In a book review or opinion piece (it’s not clear which) in the Australian, the reviewer dismissively remarks:

To the best of my knowledge this is the first time in history that an important scientific question is dominating national and international politics. It has occurred before but not in such a way as to permeate global awareness. For example, the fear of an all-out nuclear war, so strong in the 50s and 60s, possessed a strong scientific ingredient but the debate was generally viewed more as a military and political than a science matter. Likewise, periodic fears about overpopulation, and especially the Club of Rome’s warning in the early 70s that the world’s fast-multiplying population might soon be short of food and minerals, carried a scientific component, part of which was ultimately seen as slipshod. These fears engrossed only a small section of the population in Western nations, then they faded.

Er…no! Those fears concerning overpopulation are more acute and relevant than ever, and certainly haven’t faded.
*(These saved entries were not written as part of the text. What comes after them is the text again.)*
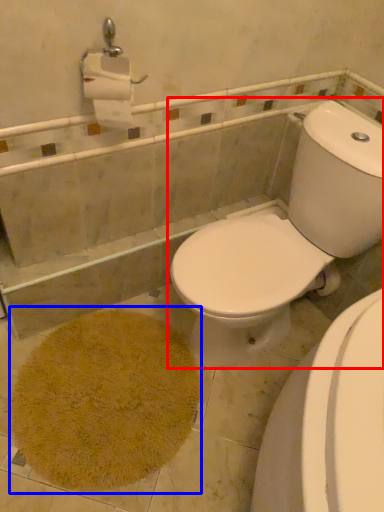
Question: Which of the following is the closest to the observer, toilet (highlighted by a red box) or bath mat (highlighted by a blue box)?

Choices:
 (A) toilet
 (B) bath mat

Answer: (A)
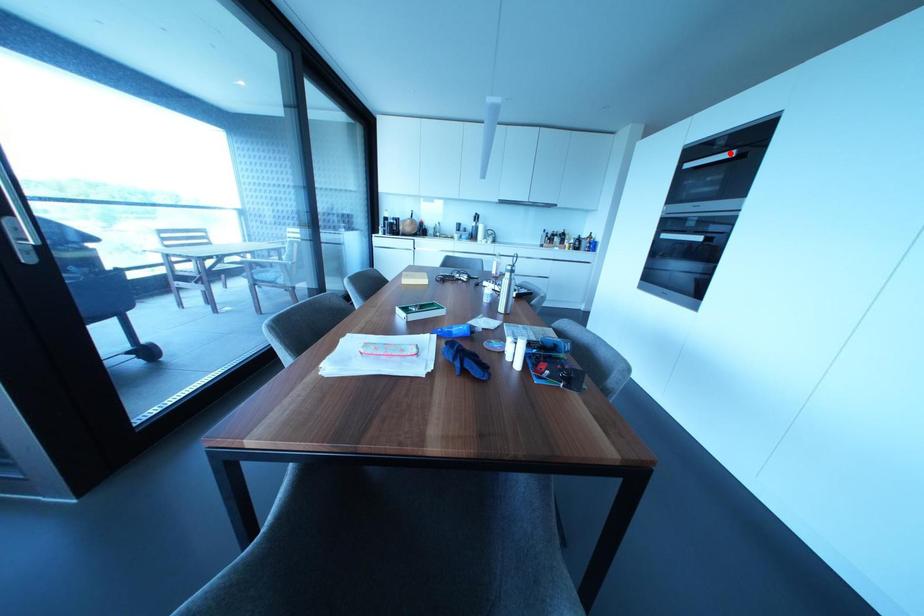
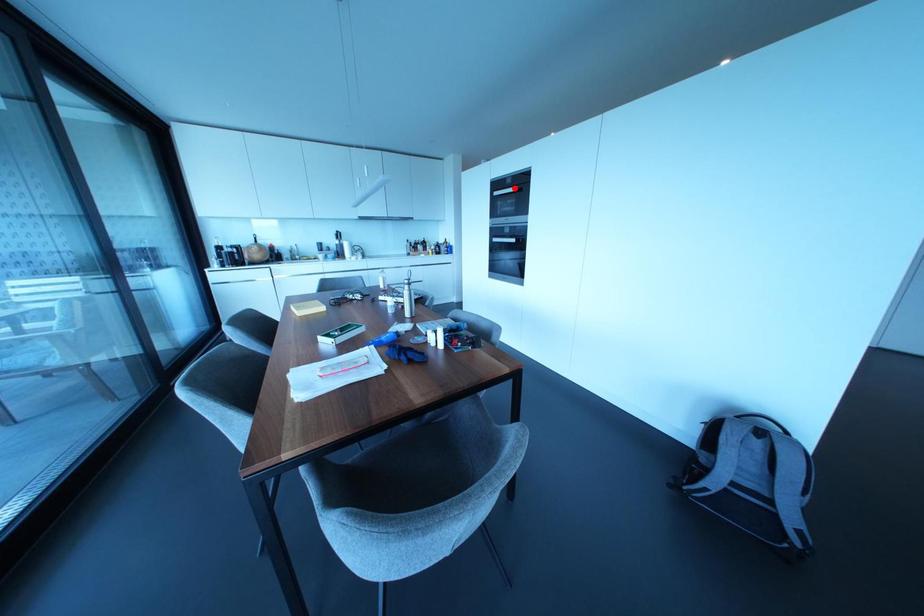
I am providing you with two images of the same scene from different viewpoints. A red point is marked on the first image and another point is marked on the second image. Does the point marked in image1 correspond to the same location as the one in image2?

Yes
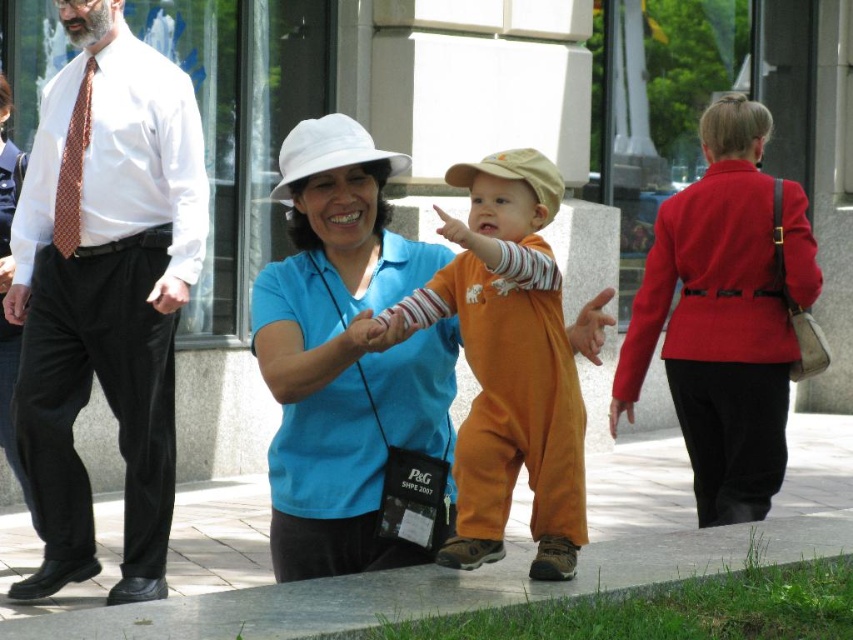
You are organizing a costume party and need to choose between the orange cotton jumpsuit at center and the matte orange jumpsuit at center. Which one is smaller in size?

The orange cotton jumpsuit at center is smaller in size compared to the matte orange jumpsuit at center.

In the scene described, there is a woman wearing a matte brown tie at left and a child in an orange cotton jumpsuit at center. Which of these two items is positioned more to the left side of the image?

The matte brown tie at left is positioned to the left of the orange cotton jumpsuit at center, so the matte brown tie at left is more to the left.

You are standing at the edge of the paved stone sidewalk at center and want to hand a leaflet to the person wearing the orange cotton jumpsuit at center. Which direction should you move to reach them?

The paved stone sidewalk at center is below the orange cotton jumpsuit at center, so you should move upward to reach the person wearing the orange cotton jumpsuit at center.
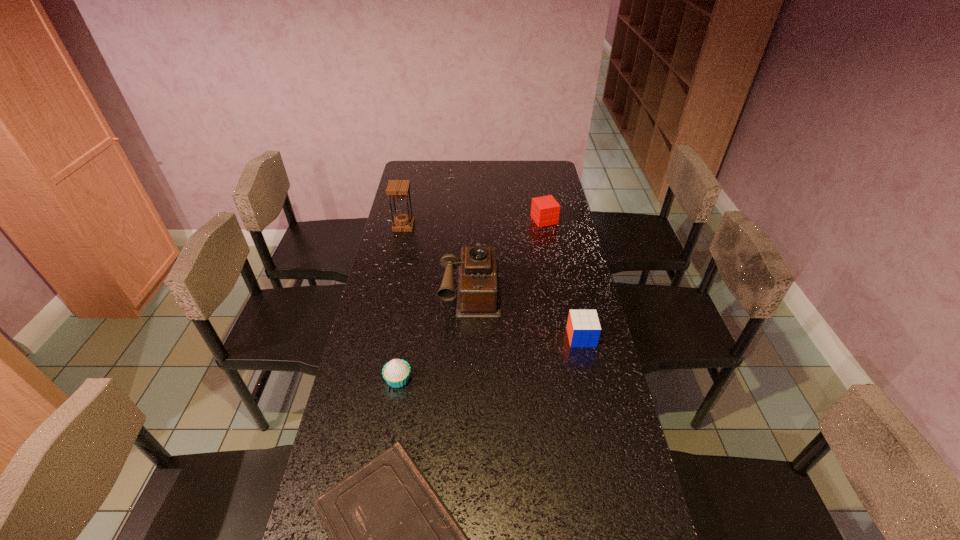
The image size is (960, 540). Find the location of `hourglass`. hourglass is located at coordinates (403, 222).

Find the location of a particular element. The image size is (960, 540). the third farthest object is located at coordinates (478, 296).

Find the location of `the fifth shortest object`. the fifth shortest object is located at coordinates (478, 296).

I want to click on the farther cube, so click(x=545, y=210).

The width and height of the screenshot is (960, 540). What are the coordinates of `cupcake` in the screenshot? It's located at (x=396, y=372).

The width and height of the screenshot is (960, 540). I want to click on the nearer cube, so click(x=583, y=327).

The image size is (960, 540). In order to click on vacant area situated 0.270m on the right of the hourglass in this screenshot , I will do `click(478, 226)`.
Collected letters from The Age. The first another annoyed response to the proposal of sending Melbourne’s surplus people to other parts of Victoria:

3/7:

Please stay away

I note correspondents referring to “decentralisation” as the solution to Melbourne’s overpopulation, some pointing out the relaxed lifestyle of provincial cities as a bonus (Letters, 26/6). Precisely how long will that, already fading, lifestyle last if you dump your excess baggage on us?

There will be people with dollar signs in their eyes who would simply love to wreck the rest of Victoria and my guess is they are the people who tell the pollies what to do. My response to “location, location, location” – is “p--- off, overpopulation destroys”.

– Christopher Monie, Ballarat

11/7:

Mere tinkering

Why do we need a carbon tax? Clearly the world is using too much carbon-rich fuel with resultant carbon dioxide emissions. Higher standards of living are only achieved by more consumption of worldly goods and the higher consumption of carbon-rich fuels. Population demand is the most significant driver in higher carbon dioxide emissions, and to tackle emission reduction while an ever-increasing world population continues unabated is like trying to correct a problem with only minor tinkering at the edges.

We may feel good because we are debating the pros and cons of small incremental changes but it does nothing to address the main cause of ever-increasing emissions.

– Llew Sandford, Shepparton

13/7:

Too many people

It was a supreme irony that on Monday, July 11 – World Population Day – most of The Age letters were about the carbon tax, but there was not a word about Australia’s population boom and its role in increasing our carbon emissions. Nor were there any opinion pieces on the subject.

Projections made at the end of 2010 indicate that, if allowed to continue at the rate of 2 per cent per annum, Australia’s population could reach 35 million by 2050. Melbourne could reach 7 million. It is shameful that Australia is the greatest per capita emitter of carbon pollution in the world. In the carbon tax debate, federal Labor MP Kelvin Thomson pointed out: “We can’t reduce our carbon footprint if we keep on adding more feet.”

No matter how much we fork out in carbon taxes, we will never reach our targets in reducing carbon emissions if we do not reduce our skilled overseas migration to manageable levels and work out a sustainable population policy for Australia.

– Julianne Bell, Parkville

Herald-Sun, 20/7:

I’m sorry, but unless there is a global policy of population reduction, no amount of [carbon] tax is going to make one bit of difference.